Imagery for Pain Management
~ By Patricia Kay Youngson ~
Imagery can be a tool for managing your pain. It is a structured way of using your imagination to help relieve your pain. It can decrease the blood pressure and pulse, anxiety and depression, and even blood cholesterol. It can speed the healing of cuts and burns. You can image visually, auditorily and with taste, smell, and emotions. Studies show that people who have experienced trauma (who are more likely to have chronic pain) are particularly good at using imagery.
For an example of how imagery can effect your body, take a few minutes and imagine that you have a lemon in your hand. You take a knife and cut it in half. Then cut it in fourths. Squeeze the juice of one of those sections into your mouth. You probably by now are experiencing saliva begin to fill your mouth. This is the power of your imagination. Every time you practice any of the following imaging exercises you will become more skilled.
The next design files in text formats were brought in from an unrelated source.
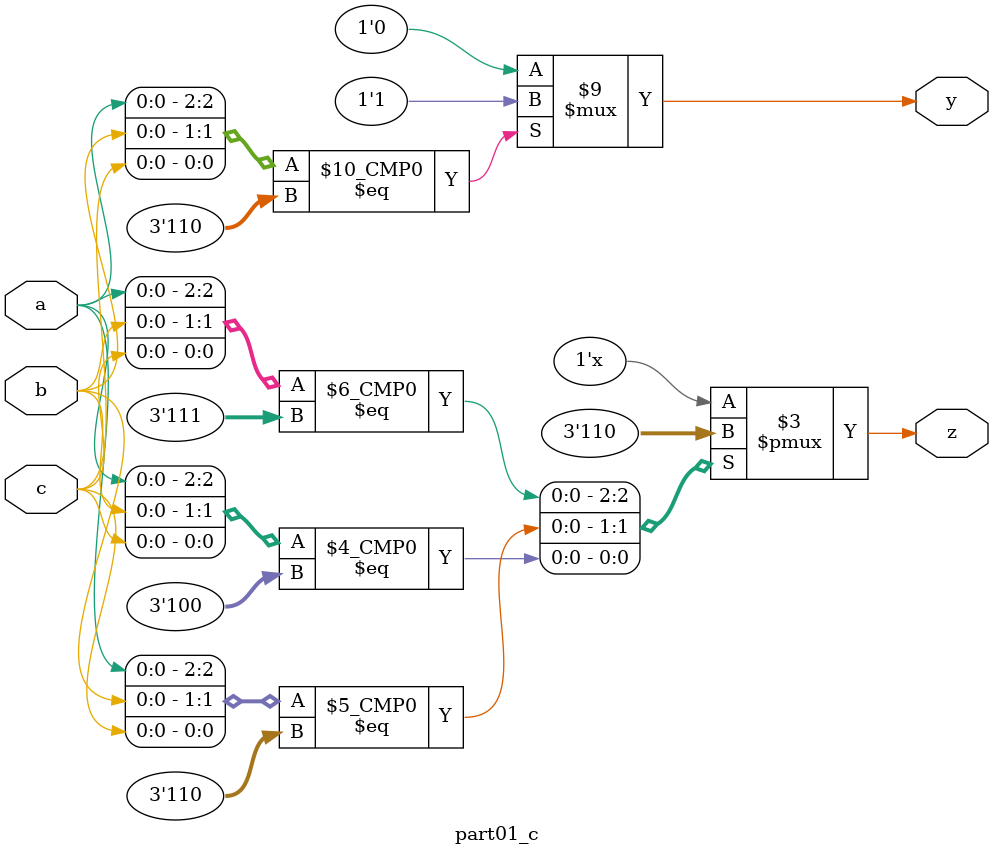
<source format=v>
`timescale 1ns / 1ps
module part01_c(
		input a,
		input b,
		input c,
		output reg y,
		output reg z
	);

	always @(a or b or c) begin

		case({a, b, c})
		
			3'b111: begin
				y <= 1'b0;
				z <= 1'b1;
			end
		
			3'b110: begin
				y <= 1'b1;
				z <= 1'b1;
			end
			
			3'b100: begin
				y <= 1'b0;
				z <= 1'b0;
			end
			
			default begin
				y <= 1'b0;
				z <= 1'bx;
			end
		
		endcase

	end

endmodule

</source>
You can discover which kind of imaging you do best by thinking of your favorite fruit. Imagine eating it. Which quality of that fruit impacts you the most? Taste? Feel? Smell? Appearance?
You can experience imagery through guided imagery, which can use all of the senses. Guided imagery is a kind of directed fantasy or daydreaming. It sends healing messages into the right brain which is visual, emotional, and sensory. Belleruth Naparstek (www.healthjourneys.com) has many CDs for pain relief, stress, anxiety, depression, PTSD, sexual trauma, presurgical preparation, and many many more for most anything you can think of. I highly recommend her CDs.
One way to use imagery is to relax with some deep belly breaths. When you breathe in say “relax” to yourself and when you breathe out say “now”. Then, put your mind in your pain and wait for an image to come to you–what do you see, hear, taste, smell, or feel. Make this image as full as possible by bringing in all of your senses. What does the image tell you? Can you imagine doing something with the image that will help relieve your pain? For instance you might sense/imagine that there is a nail sticking in the area of pain. Pull it out. Or maybe you feel burning and imagine a fire. Douse it with a spray of cold water or use a fire extinguisher.
Or you could quiet your mind and body with belly breathing. Then identify a conflict-free experience such as a time when you are relatively comfortable in mind and body. This could be after you have taken medication, with friends, watching a good movie, or even asleep. Imagine this experience connecting all of your senses with this image. Make sure it is conflict free. Now, pendulate, moving your attention from the current pain or memory of pain and this conflict-free image. Breathe in the comfort and exhale the comfort into the pain.
Another method is fist clenching. Imagine that your pain is flowing into both hands. Take a deep breath and hold your breath while you clench both fists. Feel the pain accumulating in your clenched fists. Slowly breathe out through your mouth while you unclench your hands. Imagine the pain streaming out from your fingers.
Finally there is the circle of pain imagery. Quiet your mind and body with deep belly breathing. Scan your body for any pain or discomfort. Gather the pain into a glowing, brightly colored circle. Play with this circle, changing the size, shape and color. Move it to the surface of your skin. Imagine it floating above the surface of your skin. Move it up and away. Send it out a window or through the roof, over the tops of trees and see it disappear.
These techniques are from “Reversing Chronic Pain” by Maggie Phillips.